The family of American journalist Marie Colvin, who died in Syria in 2012, has filed a wrongful death lawsuit in a US court, accusing the Syrian government of deliberately killing her.
Ms Colvin and French photographer Remi Ochlik were killed in the besieged Syrian city of Homs in 2012 while reporting on the Syrian conflict, now in its sixth year.
The lawsuit, filed in Washington on Saturday and seen by Reuters, said Syrian officials deliberately targeted rockets against a makeshift broadcast studio where Colvin and other reporters were living and working.
The suit alleged the attack was part of a plan orchestrated at the highest levels of the Syrian government to silence local and international media "as part of its effort to crush political opposition".
The lawsuit included as evidence a copy of an August 2011 fax which it alleges was sent from Syria's National Security Bureau instructing security bodies to launch military and intelligence campaigns against "those who tarnish the image of Syria in foreign media and international organisations".
Foreign governments are typically immune from US civil lawsuits, but there are exceptions for countries designated by the State Department as sponsors of terrorism. Syria is currently one of three countries on the list, with Iran and Sudan.
Lawyers who have brought civil lawsuits against those governments say they typically do not respond, resulting in default judgments for plaintiffs.
The bigger challenge is usually enforcing the judgments and collecting damages, says Gary Osen, a New Jersey lawyer currently suing Iran.

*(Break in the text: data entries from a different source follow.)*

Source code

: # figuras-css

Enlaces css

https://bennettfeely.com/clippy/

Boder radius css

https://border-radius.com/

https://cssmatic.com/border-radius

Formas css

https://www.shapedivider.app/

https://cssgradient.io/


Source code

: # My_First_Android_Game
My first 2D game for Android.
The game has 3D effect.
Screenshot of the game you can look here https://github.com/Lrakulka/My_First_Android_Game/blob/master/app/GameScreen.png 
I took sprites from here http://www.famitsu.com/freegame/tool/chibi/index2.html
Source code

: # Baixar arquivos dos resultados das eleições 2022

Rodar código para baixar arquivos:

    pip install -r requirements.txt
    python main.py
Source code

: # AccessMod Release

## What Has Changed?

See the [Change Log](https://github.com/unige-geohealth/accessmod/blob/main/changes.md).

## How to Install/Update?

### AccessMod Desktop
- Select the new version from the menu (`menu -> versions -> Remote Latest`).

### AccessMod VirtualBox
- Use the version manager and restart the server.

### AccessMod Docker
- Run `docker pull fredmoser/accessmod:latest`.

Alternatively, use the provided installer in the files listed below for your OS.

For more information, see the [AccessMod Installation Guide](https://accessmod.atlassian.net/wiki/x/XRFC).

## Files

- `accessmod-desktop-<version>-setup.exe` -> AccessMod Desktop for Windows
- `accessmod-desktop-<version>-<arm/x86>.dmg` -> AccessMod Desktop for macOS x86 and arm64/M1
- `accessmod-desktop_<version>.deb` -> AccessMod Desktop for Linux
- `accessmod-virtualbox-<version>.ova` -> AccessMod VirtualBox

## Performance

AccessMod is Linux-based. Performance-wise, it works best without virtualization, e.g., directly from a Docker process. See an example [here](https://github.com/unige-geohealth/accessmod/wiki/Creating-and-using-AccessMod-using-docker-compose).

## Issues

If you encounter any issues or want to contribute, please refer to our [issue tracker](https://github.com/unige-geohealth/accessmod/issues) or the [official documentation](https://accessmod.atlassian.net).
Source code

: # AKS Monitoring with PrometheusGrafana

The plaintiff in the case and Marie's sister, Cathleen Colvin, said the suit was about carrying on her sister's work.
"We are seeking truth and justice not just for her, but for thousands of innocent Syrians tortured or killed under the Assad dictatorship," she said in a statement released by US human rights group the Center for Justice and Accountability (CJA) which filed the case for the Colvin family.
Advocacy group Reporters Without Borders said it supported the lawsuit.
The group's secretary-general, Christophe Deloire, said Reporters Without Borders "hopes these efforts will help to expose the truth, namely that these journalists were deliberately targeted and killed because they were providing information about the Syrian army's crimes against civilians."
A murder and attempted murder investigation was launched in France in 2012 into the death of Mr Ochlik and wounding of another journalist, Edith Bouvier, in the same attack.
Reporters Without Borders, as an interested party in the case, said it would submit the Colvin family's US lawsuit to the judge in charge of the French investigation on Monday.
Ms Colvin and Mr Ochlik were both prize-winning reporters of wars in the Middle East, Asia and elsewhere. Ms Colvin, who was based in Britain, lost an eye while working in Sri Lanka in 2001.
She was working for the Sunday Times at the time of her death.
The Syrian Foreign Ministry, to whom the lawsuit was addressed, could not immediately be reached for comment.
The Syrian ambassador to the United Nations also could not immediately be reached for comment.